Hello everyone, and welcome back to the Library blog. The Daily Press just printed an article by Michael Welles Shapiro reviewing the new book by Steven Ujifusa, “A Man and his Ship: America’s Greatest Naval Architect and his Quest to Build the SS United States.” The book explores the tenacity displayed by SS United States chief designer William Francis Gibbs in his efforts to get the ships he designed built over the years, with great emphasis given to the SS United States. In order to highlight Gibbs’ determination Ujifusa covers an incident early in his career, when a great deal of friction erupted between Gibbs and the shipyard president Homer Ferguson over the redesign of a ship called the Leviathan after World War I.
Ferguson made a below-cost bid on the shipbuilding rights to the ship and wanted to make up his deficit by charging money for a boatload of design changes to the ship specifications. Gibbs would have none of that – he designed the Leviathan with a specific set of specifications and refused to allow any alterations to her blueprints that would increase her cost. Ferguson ended up getting in trouble for losing money on the Leviathan, but his resignation was not accepted. As for Gibbs, his determination in getting his ships built paid off for him when he designed the SS United States.
The article is well written and interesting, but it sadly omits mention of The Mariners’ Museums influence on the subject matter. Shapiro frequently mentions researcher Steven Ujifusa’s new biography on Gibbs in his article, but what he leaves unmentioned is that Ujifusa did most of his research for the biography right here at The Mariners’ Museum. In fact, one of Ujifusa’s most frequently consulted sources was explored in a previous blog post that you can revisit HERE. In addition to Ujifusa’s research, however, there exists a second unmentioned tie to The Mariners’ Museum: Homer Ferguson.

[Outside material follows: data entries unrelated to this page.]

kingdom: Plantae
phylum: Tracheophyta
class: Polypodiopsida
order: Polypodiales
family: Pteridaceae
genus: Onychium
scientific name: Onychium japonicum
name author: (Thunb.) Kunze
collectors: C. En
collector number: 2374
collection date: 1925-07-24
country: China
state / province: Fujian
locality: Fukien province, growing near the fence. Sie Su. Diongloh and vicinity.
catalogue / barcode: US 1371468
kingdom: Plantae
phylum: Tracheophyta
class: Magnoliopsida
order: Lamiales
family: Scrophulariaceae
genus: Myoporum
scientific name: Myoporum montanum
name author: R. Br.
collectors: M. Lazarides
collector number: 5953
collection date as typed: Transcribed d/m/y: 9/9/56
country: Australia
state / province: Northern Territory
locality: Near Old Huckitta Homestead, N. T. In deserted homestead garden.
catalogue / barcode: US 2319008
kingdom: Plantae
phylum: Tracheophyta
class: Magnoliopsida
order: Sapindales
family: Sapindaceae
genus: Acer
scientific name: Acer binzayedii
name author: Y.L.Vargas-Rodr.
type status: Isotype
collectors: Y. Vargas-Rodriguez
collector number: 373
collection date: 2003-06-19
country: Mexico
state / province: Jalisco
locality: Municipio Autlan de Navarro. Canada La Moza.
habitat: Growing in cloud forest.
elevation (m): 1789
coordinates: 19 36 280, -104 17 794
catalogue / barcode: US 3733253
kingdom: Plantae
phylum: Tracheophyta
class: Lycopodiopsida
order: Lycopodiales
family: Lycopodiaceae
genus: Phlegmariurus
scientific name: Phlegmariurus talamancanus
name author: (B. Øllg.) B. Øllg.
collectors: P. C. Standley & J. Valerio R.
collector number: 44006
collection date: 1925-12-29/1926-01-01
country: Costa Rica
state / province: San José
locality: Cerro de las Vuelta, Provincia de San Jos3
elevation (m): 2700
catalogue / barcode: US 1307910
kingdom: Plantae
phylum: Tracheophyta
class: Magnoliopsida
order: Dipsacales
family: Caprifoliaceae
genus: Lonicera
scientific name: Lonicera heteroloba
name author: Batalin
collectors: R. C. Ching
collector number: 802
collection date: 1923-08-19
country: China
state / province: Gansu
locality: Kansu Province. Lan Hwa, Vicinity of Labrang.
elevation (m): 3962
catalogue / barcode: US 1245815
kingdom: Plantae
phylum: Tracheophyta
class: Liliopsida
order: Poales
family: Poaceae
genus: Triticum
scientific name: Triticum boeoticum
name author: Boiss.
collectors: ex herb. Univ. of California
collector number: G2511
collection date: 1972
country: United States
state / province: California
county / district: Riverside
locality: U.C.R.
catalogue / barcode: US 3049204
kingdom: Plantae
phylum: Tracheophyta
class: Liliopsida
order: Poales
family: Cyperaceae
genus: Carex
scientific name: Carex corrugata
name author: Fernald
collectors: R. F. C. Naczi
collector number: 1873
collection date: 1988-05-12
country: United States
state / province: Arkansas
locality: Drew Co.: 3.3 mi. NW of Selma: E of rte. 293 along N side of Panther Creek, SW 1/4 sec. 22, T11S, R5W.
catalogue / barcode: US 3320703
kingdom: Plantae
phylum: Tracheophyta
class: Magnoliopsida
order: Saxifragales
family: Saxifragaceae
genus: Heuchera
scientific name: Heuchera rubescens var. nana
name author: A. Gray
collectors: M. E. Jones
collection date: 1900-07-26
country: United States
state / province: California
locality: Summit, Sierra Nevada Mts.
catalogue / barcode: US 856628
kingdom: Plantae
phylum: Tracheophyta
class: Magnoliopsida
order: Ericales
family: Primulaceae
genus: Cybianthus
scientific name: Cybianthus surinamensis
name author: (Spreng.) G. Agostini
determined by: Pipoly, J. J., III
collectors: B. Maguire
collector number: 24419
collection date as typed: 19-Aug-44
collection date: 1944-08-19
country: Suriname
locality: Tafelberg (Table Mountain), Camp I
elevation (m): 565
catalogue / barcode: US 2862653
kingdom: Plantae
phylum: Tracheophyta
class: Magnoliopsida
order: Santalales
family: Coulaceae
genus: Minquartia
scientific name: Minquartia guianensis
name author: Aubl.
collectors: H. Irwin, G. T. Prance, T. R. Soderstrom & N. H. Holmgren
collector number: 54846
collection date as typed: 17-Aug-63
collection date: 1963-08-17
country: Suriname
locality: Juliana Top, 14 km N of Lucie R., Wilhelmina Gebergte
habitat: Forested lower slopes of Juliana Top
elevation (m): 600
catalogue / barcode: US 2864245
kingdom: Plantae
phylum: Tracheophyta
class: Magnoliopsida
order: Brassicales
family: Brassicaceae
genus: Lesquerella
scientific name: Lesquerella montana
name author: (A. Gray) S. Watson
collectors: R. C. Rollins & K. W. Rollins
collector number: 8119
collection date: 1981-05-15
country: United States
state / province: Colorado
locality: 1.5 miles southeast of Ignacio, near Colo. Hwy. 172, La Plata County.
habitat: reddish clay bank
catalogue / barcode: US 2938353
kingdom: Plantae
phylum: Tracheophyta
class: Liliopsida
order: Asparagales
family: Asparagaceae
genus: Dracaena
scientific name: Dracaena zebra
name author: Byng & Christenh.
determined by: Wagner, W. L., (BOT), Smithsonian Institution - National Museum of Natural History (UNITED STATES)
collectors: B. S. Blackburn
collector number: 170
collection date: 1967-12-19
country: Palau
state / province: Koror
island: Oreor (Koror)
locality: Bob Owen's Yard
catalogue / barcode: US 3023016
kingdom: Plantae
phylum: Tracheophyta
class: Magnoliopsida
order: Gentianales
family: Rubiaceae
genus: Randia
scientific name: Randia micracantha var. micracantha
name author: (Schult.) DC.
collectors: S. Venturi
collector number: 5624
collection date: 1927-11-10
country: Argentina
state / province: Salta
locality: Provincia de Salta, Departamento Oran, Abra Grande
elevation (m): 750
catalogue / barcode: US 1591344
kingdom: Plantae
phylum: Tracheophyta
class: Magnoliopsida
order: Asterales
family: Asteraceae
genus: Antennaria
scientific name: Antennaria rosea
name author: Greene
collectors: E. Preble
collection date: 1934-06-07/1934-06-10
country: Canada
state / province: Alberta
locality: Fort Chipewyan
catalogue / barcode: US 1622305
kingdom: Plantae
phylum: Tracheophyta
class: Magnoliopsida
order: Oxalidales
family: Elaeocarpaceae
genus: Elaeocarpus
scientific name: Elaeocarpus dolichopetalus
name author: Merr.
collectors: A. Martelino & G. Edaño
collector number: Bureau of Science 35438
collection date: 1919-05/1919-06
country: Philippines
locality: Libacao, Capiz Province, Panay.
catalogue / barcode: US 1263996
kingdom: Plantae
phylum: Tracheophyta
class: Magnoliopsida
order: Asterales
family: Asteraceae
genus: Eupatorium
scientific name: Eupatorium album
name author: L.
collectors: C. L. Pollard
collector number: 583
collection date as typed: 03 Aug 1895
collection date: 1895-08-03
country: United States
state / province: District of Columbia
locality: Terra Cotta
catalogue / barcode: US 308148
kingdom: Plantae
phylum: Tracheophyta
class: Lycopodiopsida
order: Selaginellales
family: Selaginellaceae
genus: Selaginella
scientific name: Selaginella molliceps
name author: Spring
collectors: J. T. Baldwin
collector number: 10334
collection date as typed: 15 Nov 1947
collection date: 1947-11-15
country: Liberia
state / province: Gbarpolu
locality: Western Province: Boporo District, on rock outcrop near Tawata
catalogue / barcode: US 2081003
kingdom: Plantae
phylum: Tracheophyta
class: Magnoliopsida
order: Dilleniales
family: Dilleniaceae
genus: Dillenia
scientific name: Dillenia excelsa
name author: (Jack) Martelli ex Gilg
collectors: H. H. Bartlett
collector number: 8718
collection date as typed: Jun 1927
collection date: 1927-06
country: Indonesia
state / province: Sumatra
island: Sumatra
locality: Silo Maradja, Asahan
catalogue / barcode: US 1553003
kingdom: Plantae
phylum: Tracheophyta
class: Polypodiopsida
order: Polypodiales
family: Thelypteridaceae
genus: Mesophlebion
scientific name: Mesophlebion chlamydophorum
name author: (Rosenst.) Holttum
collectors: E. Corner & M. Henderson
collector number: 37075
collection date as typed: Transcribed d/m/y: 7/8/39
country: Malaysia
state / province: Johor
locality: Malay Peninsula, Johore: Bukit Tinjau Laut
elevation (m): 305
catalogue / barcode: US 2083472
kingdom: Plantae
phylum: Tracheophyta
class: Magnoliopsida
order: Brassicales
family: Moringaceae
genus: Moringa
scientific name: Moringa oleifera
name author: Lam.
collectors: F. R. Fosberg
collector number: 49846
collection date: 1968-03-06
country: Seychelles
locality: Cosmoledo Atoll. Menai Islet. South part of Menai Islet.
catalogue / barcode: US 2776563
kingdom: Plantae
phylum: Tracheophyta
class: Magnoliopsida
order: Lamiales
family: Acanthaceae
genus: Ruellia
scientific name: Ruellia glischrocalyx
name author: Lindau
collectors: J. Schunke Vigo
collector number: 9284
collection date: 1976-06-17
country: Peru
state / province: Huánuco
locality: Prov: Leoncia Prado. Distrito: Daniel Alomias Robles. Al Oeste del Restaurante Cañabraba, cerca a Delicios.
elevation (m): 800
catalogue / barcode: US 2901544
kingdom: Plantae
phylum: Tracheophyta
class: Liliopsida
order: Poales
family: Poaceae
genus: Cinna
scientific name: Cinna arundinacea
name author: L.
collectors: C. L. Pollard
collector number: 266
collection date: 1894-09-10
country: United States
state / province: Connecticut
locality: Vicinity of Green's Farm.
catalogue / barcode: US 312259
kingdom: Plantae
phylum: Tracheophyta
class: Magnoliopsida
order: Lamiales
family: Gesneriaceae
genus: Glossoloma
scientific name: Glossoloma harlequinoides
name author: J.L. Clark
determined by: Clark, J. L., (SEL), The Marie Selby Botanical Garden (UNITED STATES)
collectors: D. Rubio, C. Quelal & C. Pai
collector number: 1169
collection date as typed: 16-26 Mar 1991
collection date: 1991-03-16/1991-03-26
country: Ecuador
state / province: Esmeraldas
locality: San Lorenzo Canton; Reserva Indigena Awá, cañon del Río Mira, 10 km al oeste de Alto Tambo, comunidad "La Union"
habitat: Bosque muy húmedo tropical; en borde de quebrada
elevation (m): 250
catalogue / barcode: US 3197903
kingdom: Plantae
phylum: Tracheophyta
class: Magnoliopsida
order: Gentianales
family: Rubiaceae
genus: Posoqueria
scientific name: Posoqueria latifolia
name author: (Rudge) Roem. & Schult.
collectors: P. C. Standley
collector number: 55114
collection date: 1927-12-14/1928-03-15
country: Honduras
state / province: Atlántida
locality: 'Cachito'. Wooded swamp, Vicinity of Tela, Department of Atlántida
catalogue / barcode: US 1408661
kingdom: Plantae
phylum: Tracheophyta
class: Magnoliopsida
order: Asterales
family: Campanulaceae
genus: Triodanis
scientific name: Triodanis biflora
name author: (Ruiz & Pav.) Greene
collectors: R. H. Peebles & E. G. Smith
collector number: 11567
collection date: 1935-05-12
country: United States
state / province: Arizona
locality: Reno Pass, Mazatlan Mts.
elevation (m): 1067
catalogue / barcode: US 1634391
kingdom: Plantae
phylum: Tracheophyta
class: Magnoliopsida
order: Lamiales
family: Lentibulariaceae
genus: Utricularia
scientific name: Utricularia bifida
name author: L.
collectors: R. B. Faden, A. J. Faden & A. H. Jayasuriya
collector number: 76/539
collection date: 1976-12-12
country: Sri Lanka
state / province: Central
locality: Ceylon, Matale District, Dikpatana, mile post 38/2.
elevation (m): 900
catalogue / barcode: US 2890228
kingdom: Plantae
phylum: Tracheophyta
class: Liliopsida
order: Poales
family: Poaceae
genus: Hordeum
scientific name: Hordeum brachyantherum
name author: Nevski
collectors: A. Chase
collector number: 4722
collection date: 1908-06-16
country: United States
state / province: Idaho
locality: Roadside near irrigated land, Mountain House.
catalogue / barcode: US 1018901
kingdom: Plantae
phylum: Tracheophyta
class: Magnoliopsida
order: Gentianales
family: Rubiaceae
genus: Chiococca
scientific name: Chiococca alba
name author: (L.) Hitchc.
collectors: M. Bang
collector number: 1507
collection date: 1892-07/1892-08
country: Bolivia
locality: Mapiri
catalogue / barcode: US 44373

Apart from being a determined shipyard president who clashed with SS United States designer Gibbs, Ferguson was also one of the co-founders of The Mariners’ Museum. This makes his involvement with the SS United States rather complicated. In life he tried as hard as he could to turn a profit for the shipyard by changing the designs of ships like the SS United States, which could have prevented the noble ship from sailing into the history books as the world’s fastest transatlantic liner had he been around when Gibbs designed her. On the other hand, his contribution to the foundation and continuation of The Mariners’ Museum has helped preserve the memory of the SS United States and many other ocean liners as well. I wonder what his thoughts would be if he could see us now… would he begrudge our praise of his nemesis’ brainchild, or would he be proud of our continuing dedication to maritime history?